OVH Strasburg (SBG) Outage - #OVHgate

Post date: Nov 19, 2017 10:33:36 AM

Power outage, worst thing that could happen?

I don't think their disaster recovery (DR) is really up to the task? Why? They claimed that: "power outage" is "The worst scenario that can happen to us".

No, that isn't. Let's change that scenario to situations like:

Over voltage, all hardware fried - Solar flare / EMP - Widely fried electronics - Some data centers are hardened against this
Flood, all hardware flushed off, or massive fire
Direct air cooling and nice amount of volcanic ash or something, like corrosive chemical leak
Fertilizer ship / train going past the DC explodes / leaks
Nation state (or any other competent party) gets pissed of at them, and wipes their systems totally hijacking all control of the systems, after monitoring operations for months and they really know what they're doing
Internal sabotage, where key systems are targeted either in software or physical attack

In these scenarios the whole site is more or less physically wiped out or damaged seriously. Recovering that is big more demanding than the seemingly easy and trivial job of restoring power.

This is the reason why I'm always having full off-site remote backups, just in case. Because you'll never know, anything could happen. It doesn't matter what the hosting provider is. You can never trust external party enough. This these procedures are used for all data, no matter the project or system. Always keep data secure.

About costs of downtime

Well, costs can be indirect. It's hard to even estimate costs from downtime and or recovery. If it's downtime alone, it might not be that expensive. But if the situation would have been worse. And systems would have needed to be restored from off-site backups. Yes, it would have been several thousands of Euro immediately and directly. And even more indirectly, when users require compensation, and data is lost and there's extra data synchronization, and restoring data lost due to restoring potentially day old backup, and so on.

Time to recover

In that situation we're probably talking over tens of thousands easily. It would have meant basically redirecting all resources on system restoration (probably on other service provider) and ... Lots of work, before everything is working.
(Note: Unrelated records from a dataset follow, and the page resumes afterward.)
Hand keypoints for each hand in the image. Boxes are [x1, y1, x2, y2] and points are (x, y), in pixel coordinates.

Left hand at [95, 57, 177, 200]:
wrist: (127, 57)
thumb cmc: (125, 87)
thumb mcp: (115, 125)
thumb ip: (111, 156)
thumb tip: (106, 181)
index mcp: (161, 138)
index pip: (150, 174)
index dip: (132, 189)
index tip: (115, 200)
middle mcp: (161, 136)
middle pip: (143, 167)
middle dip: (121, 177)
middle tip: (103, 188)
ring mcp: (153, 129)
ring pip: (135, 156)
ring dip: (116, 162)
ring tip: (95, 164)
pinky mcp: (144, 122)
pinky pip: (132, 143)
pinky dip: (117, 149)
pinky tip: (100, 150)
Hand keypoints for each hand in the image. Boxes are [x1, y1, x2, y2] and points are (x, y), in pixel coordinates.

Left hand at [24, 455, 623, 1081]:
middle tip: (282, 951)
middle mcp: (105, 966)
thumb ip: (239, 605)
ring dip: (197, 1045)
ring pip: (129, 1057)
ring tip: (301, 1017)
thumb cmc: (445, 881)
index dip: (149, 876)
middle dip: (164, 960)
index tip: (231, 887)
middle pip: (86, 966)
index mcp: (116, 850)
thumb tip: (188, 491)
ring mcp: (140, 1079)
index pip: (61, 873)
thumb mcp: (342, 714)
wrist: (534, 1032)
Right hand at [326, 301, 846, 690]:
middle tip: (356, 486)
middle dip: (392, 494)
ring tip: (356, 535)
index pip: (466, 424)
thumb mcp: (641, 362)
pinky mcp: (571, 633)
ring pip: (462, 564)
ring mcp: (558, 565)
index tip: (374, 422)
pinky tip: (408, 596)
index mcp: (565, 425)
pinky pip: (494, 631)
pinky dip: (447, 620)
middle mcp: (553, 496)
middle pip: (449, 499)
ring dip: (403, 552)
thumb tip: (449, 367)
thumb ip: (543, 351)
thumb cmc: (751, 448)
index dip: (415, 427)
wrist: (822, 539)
Probably one week before most important stuff is working and before everything is working, would have taken around one month. Also if it's a big provider which goes down, it might also lead to sudden high resource demand on alternative providers, which probably would run out of resources as soon as people start realizing that the outage might take very long time to recover.

Yes, of course everyone has considered these things when making their Disaster Recovery Plan (DRP). Good thing. Stuff can be restored. Bad thing. It would take a lot of time and cost a lot, and probably cause indirect costs in loss of customers and tons of bad will, and so on.

There's also some stuff which is considered not worth of backing up daily to off-site location, because that data isn't "critical". But it's still something which would be still essentially recreated in case of total loss of DC & storage. This can be covered by server snapshots, but those taken weekly or monthly depending from setups. Or not at all. If not at all, then usually configuration and stuff, is also backed up daily.

From some of the posts complaining about the situation, it seems that the users / clients hasn't made proper DR preparations. Providers like UpCloud clearly state that the clients are required to have off-site backups of all critical data.

High Availability

Also if uptime is so important, in these kind of situations. As soon as the issue is detected, there restore to another provider / location should be launched immediately. Or even there should be already alternate replicated sites, where your systems can fail-over automatically. - These are the discussions which pop-up always when there's issue with Amazon. If the service is important, you shouldn't trust only one Advisability Zone or Region nor you should trust even one Cloud-Provider. - These are the topics I'm always bringing up, when someone says that they'll need system with high availability.

That's why there are solutions like Google Spanner, if data is actually that important. So it can be replicated to multiple locations in real-time.

But as we all well know. When absolute high availability isn't required, cost is usually the reason why such solutions aren't implemented or used.